I apologize i don't mean to high jack this thread. but i tried searching for an answer and think this thread is similar to what I'm experiencing. btw i new to this site and i am a noob when it comes to A/C units. All i know it was working fine a couple of weeks ago when it was in the upper 70's up here in the NE. Tomorrow its going to be in the mid 80's and already my condo is registering 79 degrees. 
Thanks in advance
02excursion


----------



## Talbot3

You said the temp at the outdoor unit is cooler than the air coming out of the registers... Any chance you have a heat pump operating on heating mode?


----------



## 02excursion

Talbot3 said:


> You said the temp at the outdoor unit is cooler than the air coming out of the registers... Any chance you have a heat pump operating on heating mode?
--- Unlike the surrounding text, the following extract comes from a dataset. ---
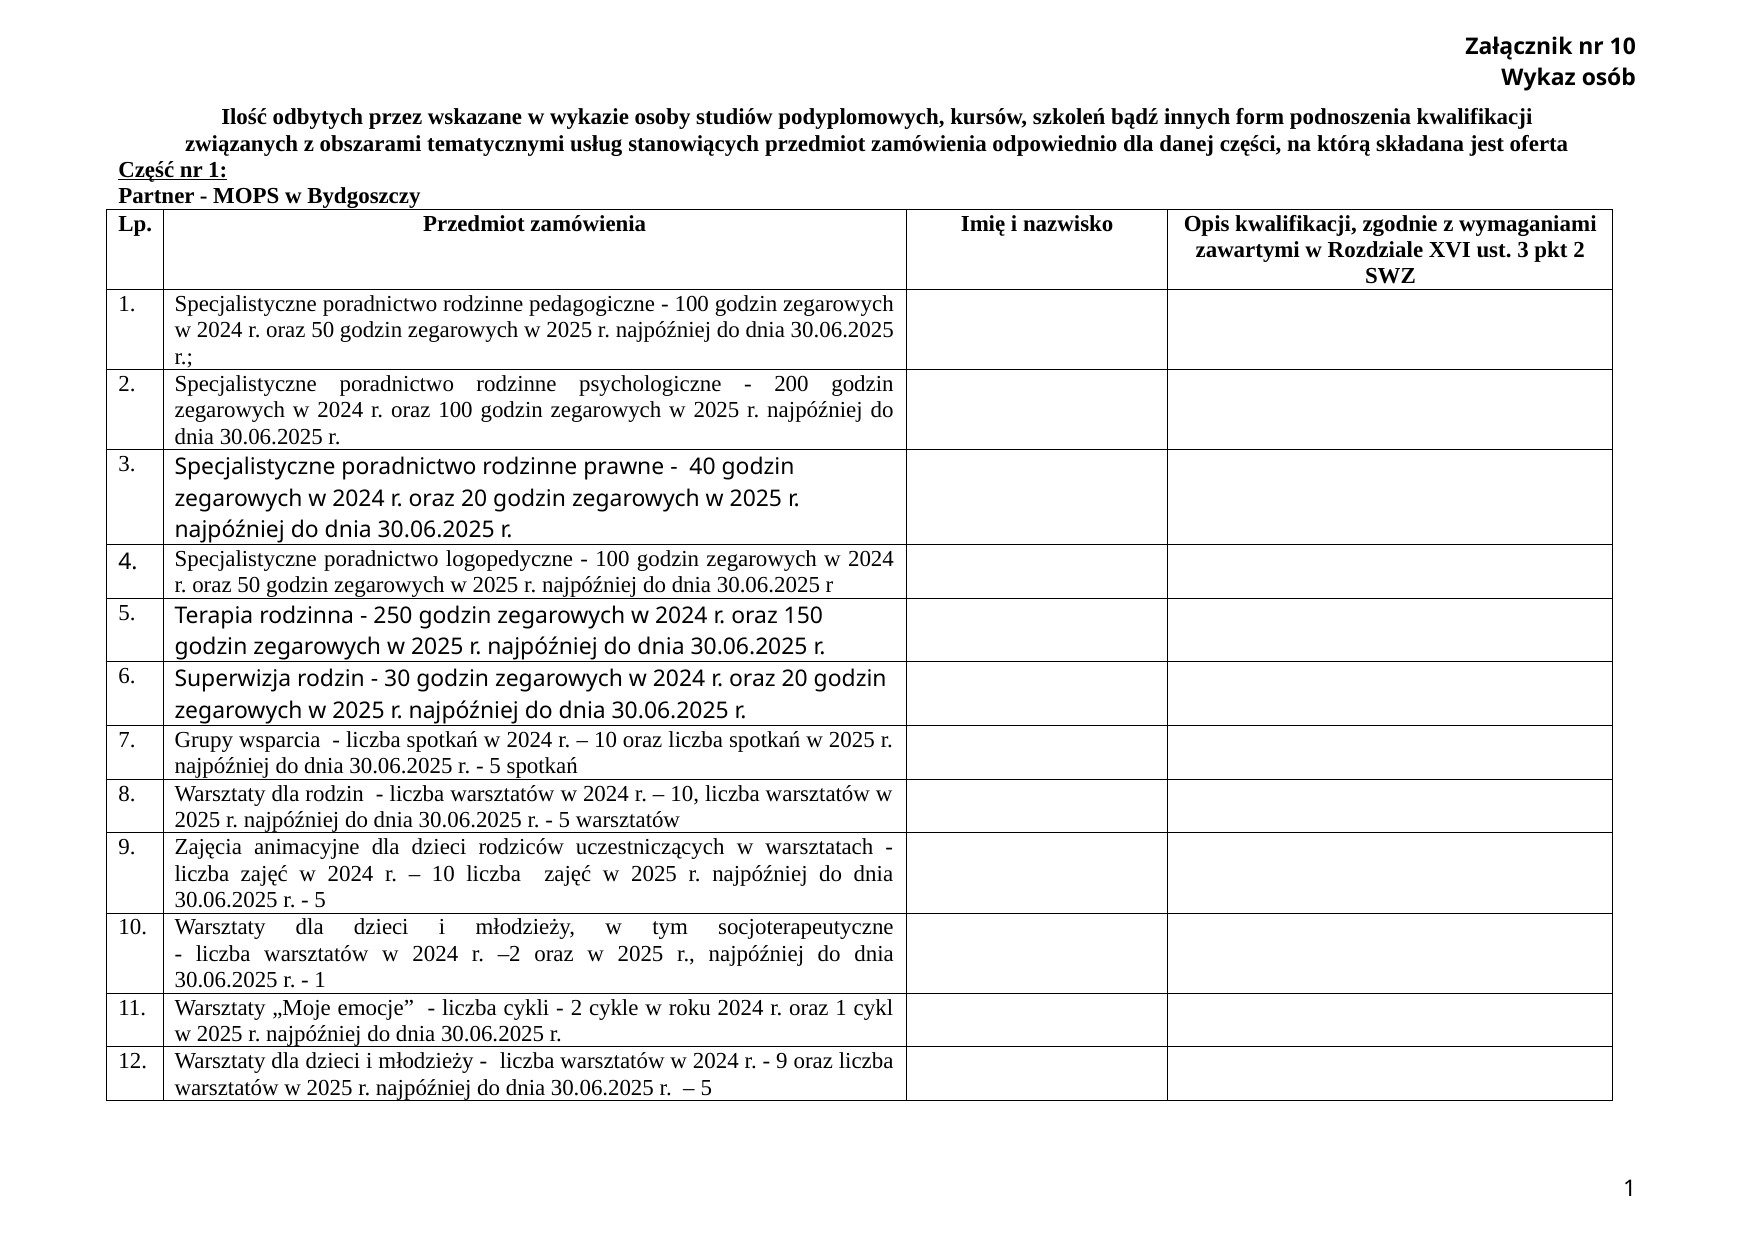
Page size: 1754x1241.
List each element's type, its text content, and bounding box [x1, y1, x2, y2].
I'm pretty certain i don't have the heat pump operating on heat mode. i can visibly see the frost accumulating on the smaller line. the a/c unit does the clicking noise and the fan spins when i turn on the thermostat to a colder degree setting than what the temp is inside my condo ( example condo temp reading 79 degrees set point on thermostat 72 degrees) i also hear the blower motor spinning inside my laundry room click and start up. Hopefully i touched all the base's for someone to chime in?
btw ....now im having a issues with my water heater......i will post this issue on the plumbing forum.

Thanks
02excursion


----------



## airtrackinc

Any ideas, what could be wrong here??? call your cooling expert to verify this unit working on reveres cycle if its heat pump, otherwise you have problem in the refrigeration system.


----------



## beenthere

airtrackinc said:


> Any ideas, what could be wrong here??? call your cooling expert to verify this unit working on reveres cycle if its heat pump, otherwise you have problem in the refrigeration system.


Hopefully in 3 years, he has taken are of this.


----------